Daimler/Chrysler, for example, announced in 2000 that it would not commercialize its diesel hybrid (ESX3) because it cost $7,500 more to make than their comparable gasoline powered car, a Dodge Intrepid. As late as April 2002 General Motors' CEO and President G. Richard Wagoner Jr. told Business Week, "How will the economics of hybrids ever match that of the internal combustion engine? We can't afford to subsidize them."
Japanese corporations adopted a different mindset that encouraged a more farsighted strategy. The Honda Insight, Honda's first hybrid car, sold for about $6,500 below cost when first introduced. Toyota initially was losing as much as $16,000 per car on its first-generation Prius. But as Hisao Suzuki, president of Honda's European R&D Division answered when asked why they would sell a car at a loss, "We are investing in the future."
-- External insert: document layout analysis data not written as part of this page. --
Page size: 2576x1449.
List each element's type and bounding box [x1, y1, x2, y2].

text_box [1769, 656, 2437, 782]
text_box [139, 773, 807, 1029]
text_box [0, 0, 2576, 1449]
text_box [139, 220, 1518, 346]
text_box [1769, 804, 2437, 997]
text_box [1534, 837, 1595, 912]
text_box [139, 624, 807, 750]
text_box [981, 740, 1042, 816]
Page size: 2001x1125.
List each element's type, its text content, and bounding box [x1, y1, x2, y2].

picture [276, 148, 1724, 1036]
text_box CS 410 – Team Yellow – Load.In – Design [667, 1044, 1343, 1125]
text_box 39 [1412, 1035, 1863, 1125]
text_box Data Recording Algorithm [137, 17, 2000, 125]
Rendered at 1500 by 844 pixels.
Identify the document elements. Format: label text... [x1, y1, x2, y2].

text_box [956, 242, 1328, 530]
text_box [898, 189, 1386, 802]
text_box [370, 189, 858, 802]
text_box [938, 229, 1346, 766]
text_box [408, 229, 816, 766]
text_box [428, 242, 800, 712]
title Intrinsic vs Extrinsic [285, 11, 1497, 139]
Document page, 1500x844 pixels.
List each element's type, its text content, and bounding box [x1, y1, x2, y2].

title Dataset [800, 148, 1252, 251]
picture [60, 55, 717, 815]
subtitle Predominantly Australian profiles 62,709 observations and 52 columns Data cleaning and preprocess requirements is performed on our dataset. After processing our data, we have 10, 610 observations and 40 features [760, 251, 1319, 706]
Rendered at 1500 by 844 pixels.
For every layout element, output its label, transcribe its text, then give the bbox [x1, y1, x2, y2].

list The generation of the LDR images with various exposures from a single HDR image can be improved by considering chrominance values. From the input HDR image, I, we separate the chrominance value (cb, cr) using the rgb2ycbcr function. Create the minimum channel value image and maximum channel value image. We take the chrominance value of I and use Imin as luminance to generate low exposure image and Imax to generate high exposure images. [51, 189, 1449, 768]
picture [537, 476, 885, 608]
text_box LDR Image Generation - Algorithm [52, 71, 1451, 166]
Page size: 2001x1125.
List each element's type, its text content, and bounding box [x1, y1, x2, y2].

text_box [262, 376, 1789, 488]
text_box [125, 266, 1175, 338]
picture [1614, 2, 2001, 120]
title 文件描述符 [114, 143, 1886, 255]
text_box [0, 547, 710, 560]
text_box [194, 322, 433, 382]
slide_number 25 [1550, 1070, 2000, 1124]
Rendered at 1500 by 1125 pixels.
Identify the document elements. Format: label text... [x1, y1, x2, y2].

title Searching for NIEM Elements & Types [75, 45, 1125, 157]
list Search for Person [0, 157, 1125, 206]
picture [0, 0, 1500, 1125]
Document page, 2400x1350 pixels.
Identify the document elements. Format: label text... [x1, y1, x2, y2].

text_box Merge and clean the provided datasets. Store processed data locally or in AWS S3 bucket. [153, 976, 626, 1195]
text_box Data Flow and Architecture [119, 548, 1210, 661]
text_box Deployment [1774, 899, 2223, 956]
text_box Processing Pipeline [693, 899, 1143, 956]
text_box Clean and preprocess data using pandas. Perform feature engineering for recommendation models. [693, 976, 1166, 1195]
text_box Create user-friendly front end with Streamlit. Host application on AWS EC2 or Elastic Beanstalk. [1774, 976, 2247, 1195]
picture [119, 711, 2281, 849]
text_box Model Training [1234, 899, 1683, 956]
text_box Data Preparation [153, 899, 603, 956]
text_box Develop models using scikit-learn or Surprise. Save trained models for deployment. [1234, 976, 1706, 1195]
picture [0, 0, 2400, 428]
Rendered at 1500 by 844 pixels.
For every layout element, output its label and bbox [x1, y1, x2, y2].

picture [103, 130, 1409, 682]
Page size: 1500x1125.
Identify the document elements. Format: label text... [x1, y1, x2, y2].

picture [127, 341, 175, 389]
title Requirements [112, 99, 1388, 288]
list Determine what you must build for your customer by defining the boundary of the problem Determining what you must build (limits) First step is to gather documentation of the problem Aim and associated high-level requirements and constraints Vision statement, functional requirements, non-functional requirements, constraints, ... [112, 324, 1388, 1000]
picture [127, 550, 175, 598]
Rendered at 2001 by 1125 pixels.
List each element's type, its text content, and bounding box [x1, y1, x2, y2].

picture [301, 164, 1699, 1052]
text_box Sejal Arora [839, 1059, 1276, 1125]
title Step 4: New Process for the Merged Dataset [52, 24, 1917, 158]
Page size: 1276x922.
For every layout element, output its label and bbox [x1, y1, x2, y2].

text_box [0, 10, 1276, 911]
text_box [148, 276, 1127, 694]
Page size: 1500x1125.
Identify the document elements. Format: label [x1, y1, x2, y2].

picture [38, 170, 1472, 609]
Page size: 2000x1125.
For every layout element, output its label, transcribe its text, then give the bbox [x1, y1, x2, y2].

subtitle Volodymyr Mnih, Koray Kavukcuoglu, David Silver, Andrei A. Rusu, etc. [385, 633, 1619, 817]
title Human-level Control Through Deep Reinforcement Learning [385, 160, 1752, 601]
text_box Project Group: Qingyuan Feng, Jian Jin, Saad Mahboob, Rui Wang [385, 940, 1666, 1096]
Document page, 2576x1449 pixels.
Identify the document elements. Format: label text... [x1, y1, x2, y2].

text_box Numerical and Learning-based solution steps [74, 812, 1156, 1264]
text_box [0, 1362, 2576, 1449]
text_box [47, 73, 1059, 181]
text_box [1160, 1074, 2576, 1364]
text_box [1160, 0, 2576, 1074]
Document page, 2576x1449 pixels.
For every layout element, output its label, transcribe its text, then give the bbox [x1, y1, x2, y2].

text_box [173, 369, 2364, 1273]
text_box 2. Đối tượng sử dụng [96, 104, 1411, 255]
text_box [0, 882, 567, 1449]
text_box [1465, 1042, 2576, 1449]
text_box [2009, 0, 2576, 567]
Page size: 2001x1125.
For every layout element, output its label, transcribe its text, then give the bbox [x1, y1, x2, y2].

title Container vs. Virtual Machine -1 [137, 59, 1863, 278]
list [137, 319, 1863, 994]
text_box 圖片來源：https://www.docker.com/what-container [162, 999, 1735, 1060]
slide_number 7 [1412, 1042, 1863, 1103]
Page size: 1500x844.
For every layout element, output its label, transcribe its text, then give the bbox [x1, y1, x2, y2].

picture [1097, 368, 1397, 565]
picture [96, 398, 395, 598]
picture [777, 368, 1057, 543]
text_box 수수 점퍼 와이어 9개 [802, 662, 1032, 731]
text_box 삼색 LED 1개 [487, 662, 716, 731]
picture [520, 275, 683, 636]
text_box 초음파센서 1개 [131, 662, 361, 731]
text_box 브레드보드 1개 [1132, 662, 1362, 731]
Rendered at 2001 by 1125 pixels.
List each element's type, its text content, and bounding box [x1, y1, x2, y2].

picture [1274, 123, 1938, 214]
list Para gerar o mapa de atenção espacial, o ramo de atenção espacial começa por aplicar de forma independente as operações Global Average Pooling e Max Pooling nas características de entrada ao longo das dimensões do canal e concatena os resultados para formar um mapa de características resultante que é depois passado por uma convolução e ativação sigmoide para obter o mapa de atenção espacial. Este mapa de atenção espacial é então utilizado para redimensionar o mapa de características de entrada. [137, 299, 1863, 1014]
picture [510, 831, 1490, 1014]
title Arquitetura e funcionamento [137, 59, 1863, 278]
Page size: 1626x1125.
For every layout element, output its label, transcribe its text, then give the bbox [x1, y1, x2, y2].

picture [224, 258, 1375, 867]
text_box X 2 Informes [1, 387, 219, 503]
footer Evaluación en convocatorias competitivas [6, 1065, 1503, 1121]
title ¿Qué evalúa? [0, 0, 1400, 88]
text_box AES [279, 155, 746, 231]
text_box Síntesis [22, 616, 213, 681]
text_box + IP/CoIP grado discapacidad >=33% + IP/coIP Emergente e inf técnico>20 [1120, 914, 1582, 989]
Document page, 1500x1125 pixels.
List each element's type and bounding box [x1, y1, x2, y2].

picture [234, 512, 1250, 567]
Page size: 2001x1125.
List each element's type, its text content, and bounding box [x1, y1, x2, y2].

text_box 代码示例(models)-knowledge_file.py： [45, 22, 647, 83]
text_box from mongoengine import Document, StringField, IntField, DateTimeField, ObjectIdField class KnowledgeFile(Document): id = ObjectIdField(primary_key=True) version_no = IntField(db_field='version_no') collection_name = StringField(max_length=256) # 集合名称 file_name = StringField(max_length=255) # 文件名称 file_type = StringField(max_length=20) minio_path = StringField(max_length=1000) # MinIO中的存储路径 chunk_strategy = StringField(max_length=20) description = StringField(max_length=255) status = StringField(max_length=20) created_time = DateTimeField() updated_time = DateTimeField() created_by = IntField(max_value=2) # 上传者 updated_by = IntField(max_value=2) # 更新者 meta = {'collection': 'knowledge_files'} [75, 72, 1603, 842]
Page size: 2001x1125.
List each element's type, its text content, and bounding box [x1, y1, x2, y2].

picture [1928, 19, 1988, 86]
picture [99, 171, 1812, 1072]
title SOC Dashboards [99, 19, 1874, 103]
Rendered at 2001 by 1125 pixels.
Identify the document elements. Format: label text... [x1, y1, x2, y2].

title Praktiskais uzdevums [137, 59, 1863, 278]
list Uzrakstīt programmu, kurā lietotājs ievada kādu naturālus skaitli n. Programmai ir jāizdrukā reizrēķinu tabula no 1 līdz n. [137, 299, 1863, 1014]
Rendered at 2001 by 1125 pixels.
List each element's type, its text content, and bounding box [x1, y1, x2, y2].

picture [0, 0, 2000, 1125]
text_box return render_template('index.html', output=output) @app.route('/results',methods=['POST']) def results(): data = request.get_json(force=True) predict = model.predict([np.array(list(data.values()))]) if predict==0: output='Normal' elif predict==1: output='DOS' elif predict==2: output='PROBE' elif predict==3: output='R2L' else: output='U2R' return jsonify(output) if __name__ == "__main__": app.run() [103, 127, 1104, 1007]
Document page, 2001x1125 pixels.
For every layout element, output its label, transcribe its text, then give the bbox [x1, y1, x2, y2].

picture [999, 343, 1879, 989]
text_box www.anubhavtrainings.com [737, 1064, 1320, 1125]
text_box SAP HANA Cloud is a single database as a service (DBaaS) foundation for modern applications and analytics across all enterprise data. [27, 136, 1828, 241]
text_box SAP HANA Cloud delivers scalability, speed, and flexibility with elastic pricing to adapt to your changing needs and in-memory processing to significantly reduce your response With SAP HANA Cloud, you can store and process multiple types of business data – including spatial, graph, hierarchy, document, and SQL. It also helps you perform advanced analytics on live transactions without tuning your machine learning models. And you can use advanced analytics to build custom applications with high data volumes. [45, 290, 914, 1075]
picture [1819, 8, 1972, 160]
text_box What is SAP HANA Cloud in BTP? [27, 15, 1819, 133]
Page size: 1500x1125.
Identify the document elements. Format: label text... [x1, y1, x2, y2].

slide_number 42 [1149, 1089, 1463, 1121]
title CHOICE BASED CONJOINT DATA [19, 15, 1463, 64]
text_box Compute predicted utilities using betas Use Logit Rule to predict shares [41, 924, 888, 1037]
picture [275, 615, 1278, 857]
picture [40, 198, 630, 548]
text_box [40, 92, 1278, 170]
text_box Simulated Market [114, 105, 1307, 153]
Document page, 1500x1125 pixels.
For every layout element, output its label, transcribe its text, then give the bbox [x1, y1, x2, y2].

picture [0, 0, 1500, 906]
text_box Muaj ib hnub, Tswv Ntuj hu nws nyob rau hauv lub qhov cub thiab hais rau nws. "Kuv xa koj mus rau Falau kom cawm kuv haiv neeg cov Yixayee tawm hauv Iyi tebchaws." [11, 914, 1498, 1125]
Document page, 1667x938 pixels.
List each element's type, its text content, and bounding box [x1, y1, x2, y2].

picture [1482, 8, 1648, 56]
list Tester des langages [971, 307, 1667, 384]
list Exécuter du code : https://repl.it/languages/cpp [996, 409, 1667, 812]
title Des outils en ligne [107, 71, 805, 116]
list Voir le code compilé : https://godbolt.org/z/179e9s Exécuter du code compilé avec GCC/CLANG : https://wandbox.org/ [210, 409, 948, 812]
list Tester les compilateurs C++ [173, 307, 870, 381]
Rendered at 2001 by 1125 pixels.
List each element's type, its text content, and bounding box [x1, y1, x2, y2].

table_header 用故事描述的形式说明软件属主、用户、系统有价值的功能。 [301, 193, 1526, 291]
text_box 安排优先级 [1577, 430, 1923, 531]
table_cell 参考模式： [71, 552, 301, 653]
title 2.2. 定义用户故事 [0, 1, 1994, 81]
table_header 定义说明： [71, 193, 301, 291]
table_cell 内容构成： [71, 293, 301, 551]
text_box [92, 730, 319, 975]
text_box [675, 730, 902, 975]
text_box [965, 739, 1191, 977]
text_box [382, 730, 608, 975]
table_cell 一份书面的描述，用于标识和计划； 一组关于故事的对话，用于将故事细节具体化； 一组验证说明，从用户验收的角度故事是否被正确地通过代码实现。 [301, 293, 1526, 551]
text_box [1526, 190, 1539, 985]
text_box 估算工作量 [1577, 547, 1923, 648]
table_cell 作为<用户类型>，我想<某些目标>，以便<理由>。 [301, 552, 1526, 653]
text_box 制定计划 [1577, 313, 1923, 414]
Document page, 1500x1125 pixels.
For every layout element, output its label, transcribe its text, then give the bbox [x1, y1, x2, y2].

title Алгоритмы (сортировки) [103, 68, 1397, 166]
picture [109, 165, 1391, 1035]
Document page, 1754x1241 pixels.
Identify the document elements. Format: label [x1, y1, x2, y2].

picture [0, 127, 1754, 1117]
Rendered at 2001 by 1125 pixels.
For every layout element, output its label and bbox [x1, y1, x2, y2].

In 1997 Toyota launched its money-losing hybrid with a production capacity of 1,000 per month. In December 1997 Business Week sorrowfully surveyed the entries in a recent car show. "While Toyota launched the world's first production hybrid gasoline and electric car, General Motors countered with a big new Cadillac and Chrysler showed off its gas-guzzling Dodge Viper muscle car." Detroit pooh-poohed the Japanese companies' achievements. "I don't see six months difference in anything that's being done," harrumphed GM Chairman John F. Smith Jr. As Business Week reported, "the only difference, say the Big Three, is that Japanese manufacturers are willing to accept huge losses."
Despite its losses, in 1999 Toyota announced it would introduce the Prius to the North American market in mid-2000, "shocking the domestic auto industry" according to industry observer David Chao.